At the edge of the park, Maeve's party is captured by the ronin Musashi and outlaw Hanaryo, and escorted into Shōgunworld. Lee warns her that Shōgunworld was designed to be more extreme than Westworld. They are taken to a nearby village where Maeve and Hector realize that many of the hosts in Shōgunworld are their doppelgängers fulfilling similar roles to themselves, a shortcut used by Lee in crafting the narratives. The geisha Akane—Maeve's doppelgänger—kills an emissary from a local shōgun when he demands she turn over her dancer Sakura. Maeve convinces Akane to bring Sakura and escape with them into the underground network. That night, the shōgun sends ninjas to attack. When the shōgun's samurai arrive, Hector, Armistice and Musashi stay behind to distract them and are captured, while Maeve and the others flee. Instead of escaping, Maeve decides to rescue Sakura from the shōgun.

They infiltrate the shōgun's camp and find the shōgun host leaking cortical fluid, making him unpredictable and dangerous. The shōgun forces Akane to dance with Sakura that night in exchange for returning her. Before the dance, the shōgun kills Sakura—whom Maeve deduces to be Akane's daughter—and in revenge, Akane kills the shōgun with a concealed dagger. Maeve uses her newfound power to turn the shōgun's daimyōs on each other, and prepares her group as the rest of the shōgun's army rush in.

==Production==
"Akane no Mai" introduces Shōgunworld, another Delos park which had been previously suggested during the first-season finale, with the aim to be set around the Edo period of feudal Japan. The set for the village that Maeve and her group visit in Shōgunworld was physically built next to the Sweetwater set, with several of the buildings sharing the same structure; one could enter one building in the Sweetwater set and exit it onto the Shōgunworld set. This allowed the village to mirror that of Sweetwater, reflecting the theme of narrative reuse within the episode. This further was extended to the costumes and makeup for Akane, Musashi and Hanaryo which were designed either to match or mirror those of Maeve, Hector and Armistice.

===Music===
The episode featured compositions from Ramin Djawadi which include a revamped version of his cover of The Rolling Stones' "Paint It Black" used throughout the first season, and of Wu-Tang Clan's "C.R.E.A.M."

==Reception==
===Ratings===
"Akane no Mai" was watched by 1.55 million viewers on its initial viewing, and received a 0.6 18–49 rating, holding steady with the previous week.

===Critical reception===
"Akane no Mai" received positive reviews from critics. At Rotten Tomatoes, the episode has a 90% approval rating with an average score of 8.29/10, from 40 reviews, The site's critical consensus reads: "'Akane No Mai' finally delivers a picture perfect Shōgunworld, complete with familiarly intriguing new characters, meticulously intricate world design and a buffet of violent delights."

Giving it 5/5 stars, Vulture called it the "best episode yet of the entire series" because it embraced a "clear dramatic tack" and told a "contained, straightforward story." Forbes called the episode's depiction of the recycled stories and characters in Shōgunworld a "depressingly realistic dystopia". "Akane no Mai" resulted in a tepid review from The Washington Post', although the review still called the episode's thematic explorations an "absolute delight".

The New York Times praised Maeve's character development in recognizing a brave doppelgänger in the character Akane, and finally noted that Dolores had been turned into a "horror figure". It suggested that her forcing Teddy to have his personality overwritten proved that "forcing someone into a new story can be an awful form of violence." The review also noted that Dolores was unable to entirely sever her connection to Teddy or her father, the former given a partial reset instead of a "full reset".

[Records from a collection]

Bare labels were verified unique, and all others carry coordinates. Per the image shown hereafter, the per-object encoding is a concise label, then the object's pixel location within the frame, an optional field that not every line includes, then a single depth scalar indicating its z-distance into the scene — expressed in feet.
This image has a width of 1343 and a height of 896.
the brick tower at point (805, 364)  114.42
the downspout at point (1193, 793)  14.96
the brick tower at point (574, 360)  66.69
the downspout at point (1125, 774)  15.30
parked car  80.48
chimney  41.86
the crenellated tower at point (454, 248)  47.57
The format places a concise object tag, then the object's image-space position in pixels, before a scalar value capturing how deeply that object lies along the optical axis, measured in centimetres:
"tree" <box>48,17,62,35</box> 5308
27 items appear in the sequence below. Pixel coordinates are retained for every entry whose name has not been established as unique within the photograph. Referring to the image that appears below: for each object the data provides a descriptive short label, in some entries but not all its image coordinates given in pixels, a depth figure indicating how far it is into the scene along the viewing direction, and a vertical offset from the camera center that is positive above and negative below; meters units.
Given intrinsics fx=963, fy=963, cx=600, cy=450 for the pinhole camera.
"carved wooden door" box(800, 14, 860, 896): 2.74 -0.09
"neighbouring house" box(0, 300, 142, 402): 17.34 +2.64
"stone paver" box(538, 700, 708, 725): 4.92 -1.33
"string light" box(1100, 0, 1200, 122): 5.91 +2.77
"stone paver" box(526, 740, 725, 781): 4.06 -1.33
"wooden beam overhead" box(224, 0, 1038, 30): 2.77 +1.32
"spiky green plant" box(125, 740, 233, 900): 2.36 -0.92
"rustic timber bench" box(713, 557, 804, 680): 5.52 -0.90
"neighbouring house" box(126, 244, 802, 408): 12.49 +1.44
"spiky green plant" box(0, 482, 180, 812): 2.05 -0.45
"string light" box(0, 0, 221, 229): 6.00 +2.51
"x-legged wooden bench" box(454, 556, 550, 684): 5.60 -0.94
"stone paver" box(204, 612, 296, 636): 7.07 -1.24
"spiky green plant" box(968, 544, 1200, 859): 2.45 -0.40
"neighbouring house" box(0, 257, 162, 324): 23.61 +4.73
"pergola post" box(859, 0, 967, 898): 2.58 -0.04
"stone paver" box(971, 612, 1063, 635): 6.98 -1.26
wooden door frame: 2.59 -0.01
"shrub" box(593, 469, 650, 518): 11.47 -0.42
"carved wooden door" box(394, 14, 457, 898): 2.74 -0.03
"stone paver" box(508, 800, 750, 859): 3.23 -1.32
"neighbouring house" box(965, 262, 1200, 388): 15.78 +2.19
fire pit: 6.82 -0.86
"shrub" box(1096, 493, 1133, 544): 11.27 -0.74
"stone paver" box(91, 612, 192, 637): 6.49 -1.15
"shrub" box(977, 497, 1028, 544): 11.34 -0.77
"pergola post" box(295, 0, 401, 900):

**Questions**.
1. According to the episode article, how many viewers watched "Akane no Mai" on its initial viewing?
2. List the Shōgunworld characters whose costumes and makeup, according to the episode article, were designed to match or mirror those of other characters.
3. Using the episode article, state whether each statement agrees with it: (a) The Shōgunworld village set was built beside the Sweetwater set. (b) Hector, Armistice and Musashi escape from the shōgun's samurai. (c) The episode's Rotten Tomatoes rating is based on 50 reviews.

**Outputs in order**.
1. 1.55 million viewers

2. Akane, Musashi, Hanaryo

3.
(a) Yes: "was physically built next to the Sweetwater set"
(b) No: "stay behind to distract them and are captured"
(c) No: "from 40 reviews"